Страница 10 из 18
Благодаря книге историка Стромилова и поныне считается, что Елизавета Петровна в нынешнем Александрове Владимирской области скоротала большую часть опалы, выпавшей на московский период (1728–1731). Возможно, стоит все-таки взглянуть на карту и убедиться, что не очень удобно без автомобиля, в карете регулярно мотаться из конца в конец, преодолевая по сто верст в одном направлении. Заметим, до Троице-Сергиевой лавры гораздо ближе. Между тем и паломничество в обитель для двора – целое событие. Так что едва ли Елизавета Петровна посещала Александрову слободу часто и наездами. Скорее, редко, зато на длительный срок, от месяца и дольше. Чтобы не только по хозяйству распорядиться, но и в Успенском девичьем монастыре побывать, и помещиков-соседей навестить. Благо, в двух верстах от слободы, в усадьбе Крутце, доживал свой век опальный И.И. Бутурлин, поклонник Анны Петровны, а в десяти верстах, в селе Балакирево, постоянно отдыхал другой соратник отца – кабинет-секретарь А.В. Макаров.
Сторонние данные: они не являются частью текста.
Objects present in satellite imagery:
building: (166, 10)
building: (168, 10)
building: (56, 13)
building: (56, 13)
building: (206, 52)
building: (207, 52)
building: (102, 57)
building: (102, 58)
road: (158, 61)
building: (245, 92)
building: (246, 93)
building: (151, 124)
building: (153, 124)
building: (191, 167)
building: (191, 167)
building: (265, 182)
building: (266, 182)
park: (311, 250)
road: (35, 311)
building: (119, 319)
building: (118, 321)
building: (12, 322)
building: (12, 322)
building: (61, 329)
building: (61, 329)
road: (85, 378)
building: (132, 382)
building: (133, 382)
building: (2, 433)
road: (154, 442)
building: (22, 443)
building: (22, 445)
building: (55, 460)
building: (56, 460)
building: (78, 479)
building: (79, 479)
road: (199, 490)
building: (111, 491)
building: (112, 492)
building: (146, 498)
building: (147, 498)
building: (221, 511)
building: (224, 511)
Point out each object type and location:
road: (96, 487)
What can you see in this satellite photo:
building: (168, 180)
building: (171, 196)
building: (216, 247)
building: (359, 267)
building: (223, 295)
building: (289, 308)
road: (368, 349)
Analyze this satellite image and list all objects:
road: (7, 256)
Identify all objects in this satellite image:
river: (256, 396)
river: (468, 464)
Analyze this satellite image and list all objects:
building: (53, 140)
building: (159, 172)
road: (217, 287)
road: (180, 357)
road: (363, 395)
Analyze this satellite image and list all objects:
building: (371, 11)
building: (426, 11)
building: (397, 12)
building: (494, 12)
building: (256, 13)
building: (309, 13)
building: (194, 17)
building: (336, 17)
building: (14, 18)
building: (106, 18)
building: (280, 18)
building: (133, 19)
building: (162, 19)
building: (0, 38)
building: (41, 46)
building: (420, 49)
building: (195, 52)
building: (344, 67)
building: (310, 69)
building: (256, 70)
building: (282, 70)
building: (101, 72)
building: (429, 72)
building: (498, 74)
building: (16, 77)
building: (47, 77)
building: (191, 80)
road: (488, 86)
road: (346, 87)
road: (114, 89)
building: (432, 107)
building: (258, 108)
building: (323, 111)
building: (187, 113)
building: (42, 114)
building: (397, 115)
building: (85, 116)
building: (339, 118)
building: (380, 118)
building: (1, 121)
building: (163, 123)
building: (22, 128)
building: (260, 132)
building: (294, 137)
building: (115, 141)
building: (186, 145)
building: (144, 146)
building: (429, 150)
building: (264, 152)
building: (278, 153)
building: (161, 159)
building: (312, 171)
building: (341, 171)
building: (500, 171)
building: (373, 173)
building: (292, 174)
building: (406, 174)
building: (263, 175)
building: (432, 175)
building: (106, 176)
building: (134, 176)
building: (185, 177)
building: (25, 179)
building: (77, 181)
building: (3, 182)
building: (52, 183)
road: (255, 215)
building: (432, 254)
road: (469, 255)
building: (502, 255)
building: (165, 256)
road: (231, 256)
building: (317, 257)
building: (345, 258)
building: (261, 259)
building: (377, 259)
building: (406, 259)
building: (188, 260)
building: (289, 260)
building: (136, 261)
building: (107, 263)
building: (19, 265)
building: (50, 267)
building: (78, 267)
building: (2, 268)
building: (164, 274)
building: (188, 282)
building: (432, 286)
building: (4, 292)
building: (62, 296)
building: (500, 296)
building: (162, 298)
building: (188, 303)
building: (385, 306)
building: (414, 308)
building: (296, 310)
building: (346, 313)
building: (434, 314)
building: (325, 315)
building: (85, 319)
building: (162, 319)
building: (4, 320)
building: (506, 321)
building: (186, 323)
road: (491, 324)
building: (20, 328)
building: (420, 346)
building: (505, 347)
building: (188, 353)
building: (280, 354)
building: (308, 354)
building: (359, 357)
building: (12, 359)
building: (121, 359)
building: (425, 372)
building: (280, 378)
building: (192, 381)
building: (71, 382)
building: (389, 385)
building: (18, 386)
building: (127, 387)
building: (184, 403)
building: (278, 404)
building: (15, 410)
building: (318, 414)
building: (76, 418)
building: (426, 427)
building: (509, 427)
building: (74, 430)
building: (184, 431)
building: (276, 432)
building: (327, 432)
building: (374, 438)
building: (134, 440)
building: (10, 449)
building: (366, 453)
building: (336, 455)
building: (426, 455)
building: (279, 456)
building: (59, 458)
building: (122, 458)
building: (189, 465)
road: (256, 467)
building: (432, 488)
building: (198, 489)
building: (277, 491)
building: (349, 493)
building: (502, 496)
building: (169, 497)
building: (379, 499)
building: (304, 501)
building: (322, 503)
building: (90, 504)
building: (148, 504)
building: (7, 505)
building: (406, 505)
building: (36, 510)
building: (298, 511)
Как знать, не в кабинете ли у кого-то из них, за неспешной беседой, возле шкафа или стеллажа с книгами и возникла у цесаревны мысль изучить политическую историю европейских стран последних двух веков? С целью разобраться и проанализировать заграничный опыт государственного управления, обнаружить причины прочности одних и зыбкости других монархий, вывести формулу оптимального политического поведения… Ведь активное пополнение Елизаветой собственной библиотеки узкоспециализированной литературой (политико-исторической) началось как раз на рубеже двадцатых – тридцатых годов. Впрочем, осенью 1730 г., даже при наличии вышеозначенного намерения, заняться его исполнением вряд ли удалось. Потребовалось защищать от внешней угрозы тихую «семейную» идиллию с Шубиным (сыновья прапорщика кем воспитывались, не отцом ли и «мачехой»?!).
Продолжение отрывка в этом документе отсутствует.